Echo Thumb

Joe R. Lansdale – Blutiges Echo

Joe R. Lansdale braucht wahrscheinlich keine allzu große Einführung. Er hat eine Menge Preise gewonnen (u.a. sechsmal den Bram Stoker Award) und lieferte die Vorlage für den Kultfilmklassiker Bubba Ho-Tep. Vorliegender Roman stammt von 2007 und lautet im Original „Lost Echos“, erschien 2013 in Übersetzung bei Golkonda und 2015 – man höre und staune – im Suhrkamp-Verlag. Ich muss wohl kaum erwähnen, dass ich mit der Übersetzung des Titels wieder einmal nicht einverstanden bin, und das keineswegs, weil ich eine originalgetreue Übersetzung um jeden Preis fordere. Wenn aber der Titel – eigentlich „verlorene“ oder „vergessene“ Echos – ganz präzise das wiedergibt, was im Buch geschieht, und von Verlagsseite nur auf die Knalligkeit Wert gelegt wird, erregt das meinen Unmut.

Landsdale beginnt seine Geschichte mit einer lakonischen Ruhe, die ihm als Autor eigen ist. Harry Wilkes, noch im Kindesalter, erwacht aus einem fiebrigen Schlaf und wandert im Dunkeln durch ein ruhiges Haus, wo er in seiner Unschuld schwelgt und sich durch das Wohnzimmerfenster Cartoons im gegenüberliegenden Autokino ansieht, während seine Eltern nichts davon mitbekommen. Die Welt, die hier noch in Ordnung ist, wird auf Anhieb weggerissen, als Harrys Ohrenentzündung zu einem Talent führt, das ihn den Großteil seines Lebens verfolgen wird.

Die Idee ist recht einfach: Die Geschichte eines jungen Mannes, der als Folge einer Kinderkrankheit hört und sieht, was nicht mehr da ist. Oder besser gesagt, was einst geschehen ist, aber als längst vergessene Erinnerung von Grausamkeit, Gewalt und Mord in den Dingen zurückgelassen wurde.

Was „Lost Echoes“ von vielen anderen paranormalen Thrillern unterscheidet, ist der Fokus, der nicht darauf liegt, wie der Held seine Gabe zu nutzen lernt, um die Welt zu retten, sondern wie er versucht, mit dieser Last umzugehen. Zum Beispiel kann das Geräusch, das beim Öffnen eines Handschuhfachs eines Autos entsteht, die Bilder eines Unfalls auslösen, bei dem der Vorbesitzer ums Leben kam. Diese Visionen verfolgen Harry von nun an auf Schritt und tritt und nur der Alkohol gönnt ihm Ruhe, womit allerdings ein neues Problem aufgemacht wird.
━━━━━━━━━━━━━━━━━━━━━━━━━━━━━━
GESTELLTE AUFGABE 1: Kürze den Absatz der Rezension, der mit „Landsdale beginnt seine Geschichte“ anfängt, und behalte dabei seine wesentlichen Aussagen bei.
GESTELLTE AUFGABE 2: Gib die Stelle der Rezension beginnend bei „Joe R. Lansdale –“ und endend bei „das meinen Unmut.“ erneut wieder und ersetze darin „Golkonda“ durch „einem kleinen Verlag“.

ROHDATEN:
━━━━━━━━━━━━━━━━━━━━━━━━━━━━━━
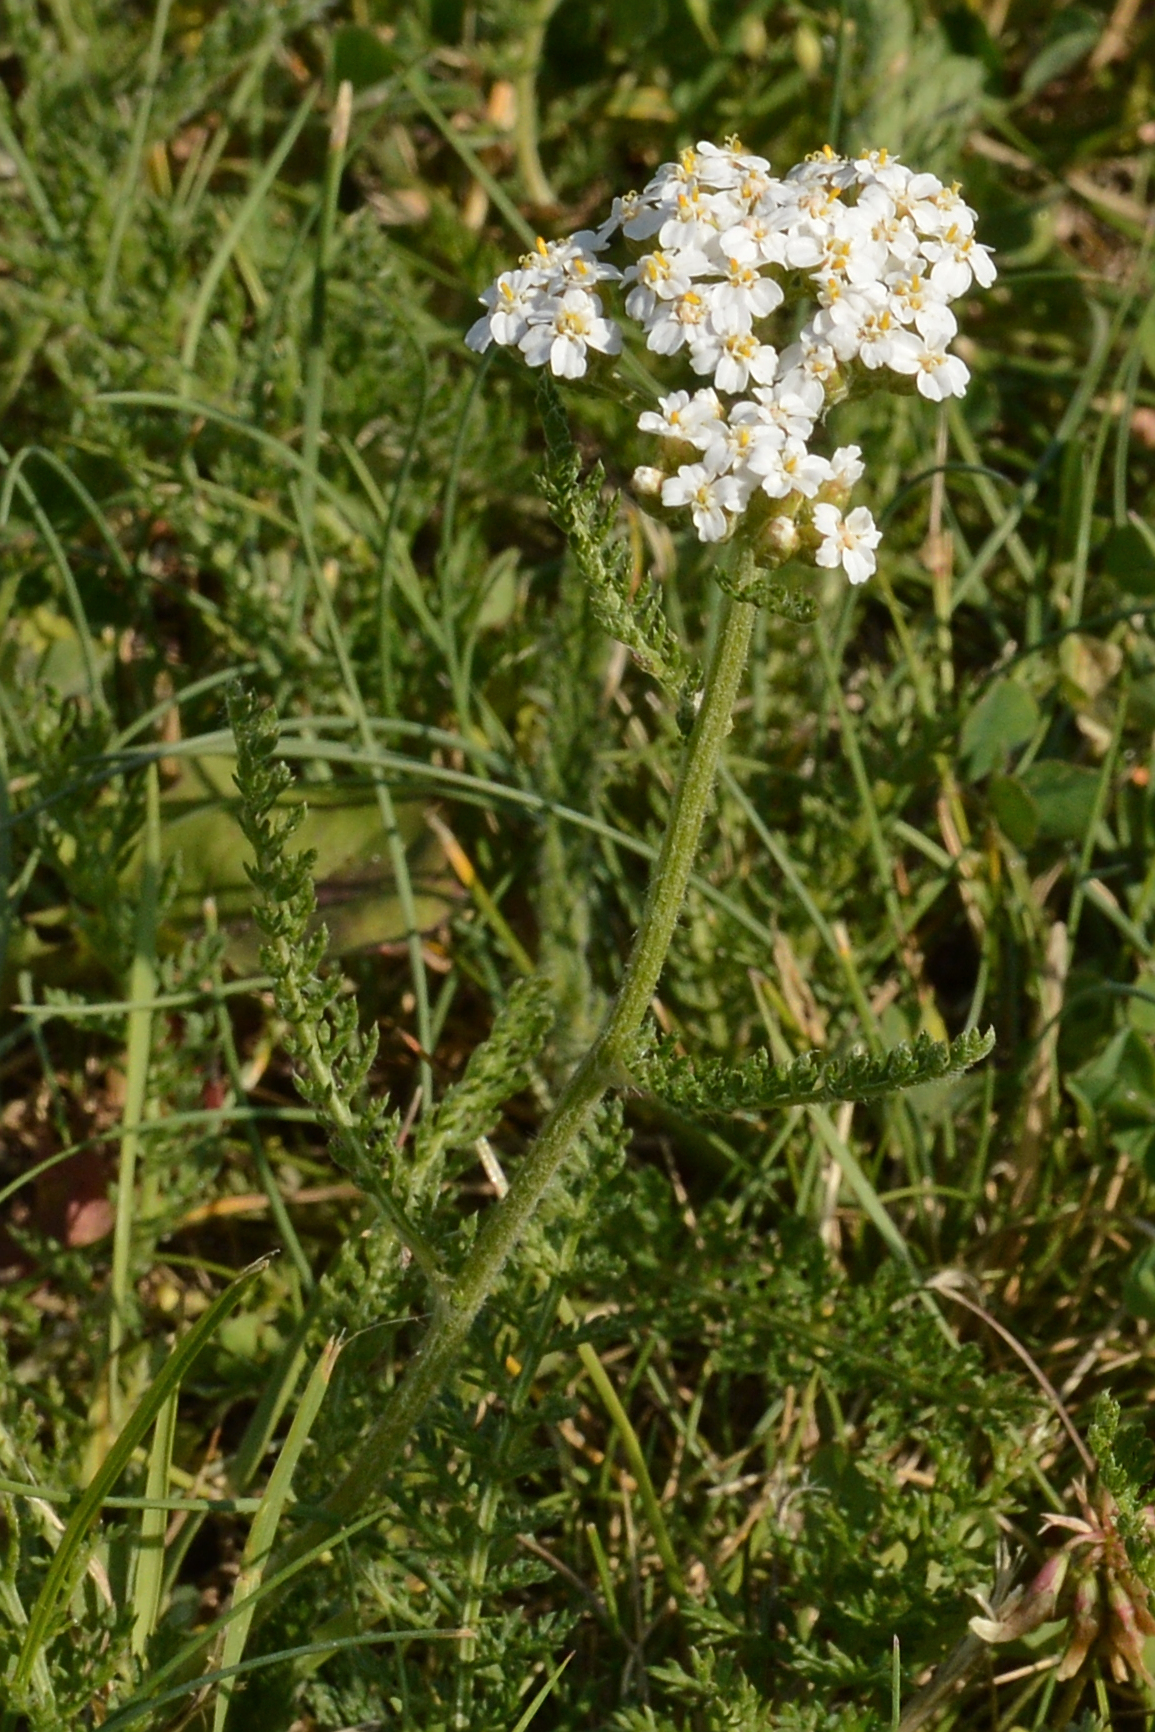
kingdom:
━━━━━━━━━━━━━━━━━━━━━━━━━━━━━━
SCHRIFTLICHE LÖSUNG 1: Die Geschichte beginnt mit der für den Autor typischen lakonischen Ruhe. Der kleine Harry Wilkes erwacht aus fiebrigem Schlaf und streift durch das dunkle, stille Haus. Unbemerkt von den Eltern schaut er durchs Wohnzimmerfenster Cartoons im Autokino gegenüber. Diese heile Welt zerbricht sofort, als seine Ohrenentzündung zu einem Talent führt, das ihn den Großteil seines Lebens verfolgen wird.

SCHRIFTLICHE LÖSUNG 2:
Joe R. Lansdale – Blutiges Echo

Joe R. Lansdale braucht wahrscheinlich keine allzu große Einführung. Er hat eine Menge Preise gewonnen (u.a. sechsmal den Bram Stoker Award) und lieferte die Vorlage für den Kultfilmklassiker Bubba Ho-Tep. Vorliegender Roman stammt von 2007 und lautet im Original „Lost Echos“, erschien 2013 in Übersetzung bei einem kleinen Verlag und 2015 – man höre und staune – im Suhrkamp-Verlag. Ich muss wohl kaum erwähnen, dass ich mit der Übersetzung des Titels wieder einmal nicht einverstanden bin, und das keineswegs, weil ich eine originalgetreue Übersetzung um jeden Preis fordere. Wenn aber der Titel – eigentlich „verlorene“ oder „vergessene“ Echos – ganz präzise das wiedergibt, was im Buch geschieht, und von Verlagsseite nur auf die Knalligkeit Wert gelegt wird, erregt das meinen Unmut.